Black Saudi model Faisal Falattah was raised by a single mother from the age of 2. (SUPPLIED: Instagram photo by @2o_skilled)

Faisal Falattah posing at Jeddah’s new Waterfront. (SUPPLIED: Instagram photo by @2o_skilled)



JEDDAH: The style, the looks and the pose would grace a fashion magazine anywhere in the world. Faisal Falattah, 32, is proud to be a black Saudi model, fashion designer and stylist paving the way for others to come.
Raised by a single mother from the age of two, Falattah is conscious of the fact that he was all she had, which increased his aspirations and his desire to make her proud.
Falattah admits modeling doesn’t pay well; in fact, at first he had to pay photographers to shoot him, but gradually people began to find out about him, and asked him to do photo shoots and collaborations.
Falattah is known for his stylish outfits and color coordination. In 2008, he was watching a fashion show on TV, and instinctively knew how some of the outfits could be altered and worn better. “That’s when I realized I wanted to be a fashion designer. I wanted to help people of all skin tones and shapes figure out what to wear. I wanted that to be my career and my life,” he told Arab News.
“I enjoy taking care of all aspects of a photo shoot, making sure the photographer is comfortable and knows how to showcase the image I’m portraying, one who can make the colors and fabric pop, and can shoot my skin tone. I always make sure I’m involved in all these details.
“There’s a misconception about photography; it’s not a one-man show. Photographers must be good at guiding models, but a model’s body language and expertise are also as important.”

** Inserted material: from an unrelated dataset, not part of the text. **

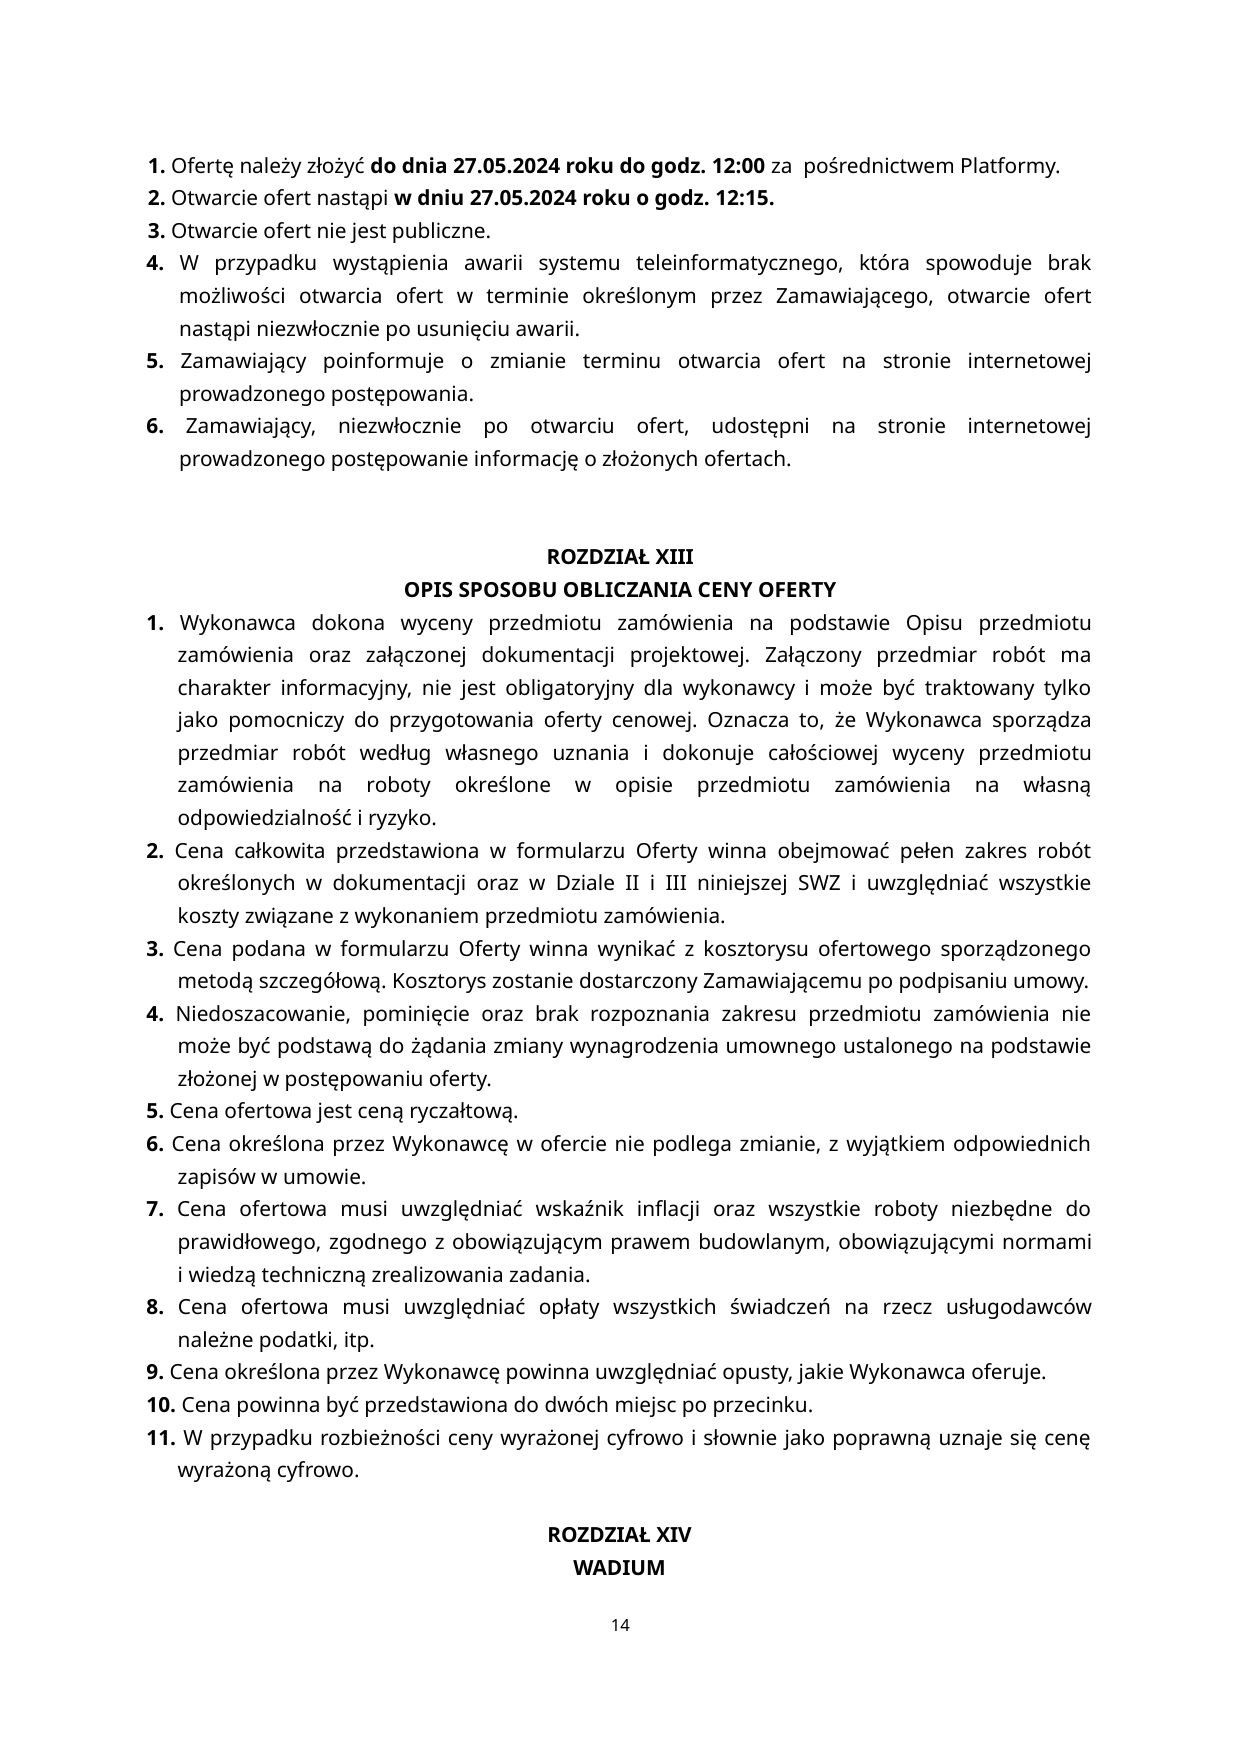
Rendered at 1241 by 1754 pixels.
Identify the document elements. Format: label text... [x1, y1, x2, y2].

Falattah has worked with distinguished photographers, including Cameron Mackey in Los Angeles. They shared a chemistry, and she told Falattah he was born to model. He also worked with rising Saudi photographer Talal Afandi, who shares a close bond with him and encouraged him to pursue modeling as a career.
When not modeling, Falattah works as a housing supervisor at King Faisal Specialist Hospital, while studying for a degree in Business Administration at King Abdulaziz University.
Falattah dealt with discrimination while growing up in Jeddah. “I did face some comments when I was at school, but I learned to filter them out, as well as jabs at my masculinity. I grew more confident and changed the way I carried myself as I met more people and got out of my shell.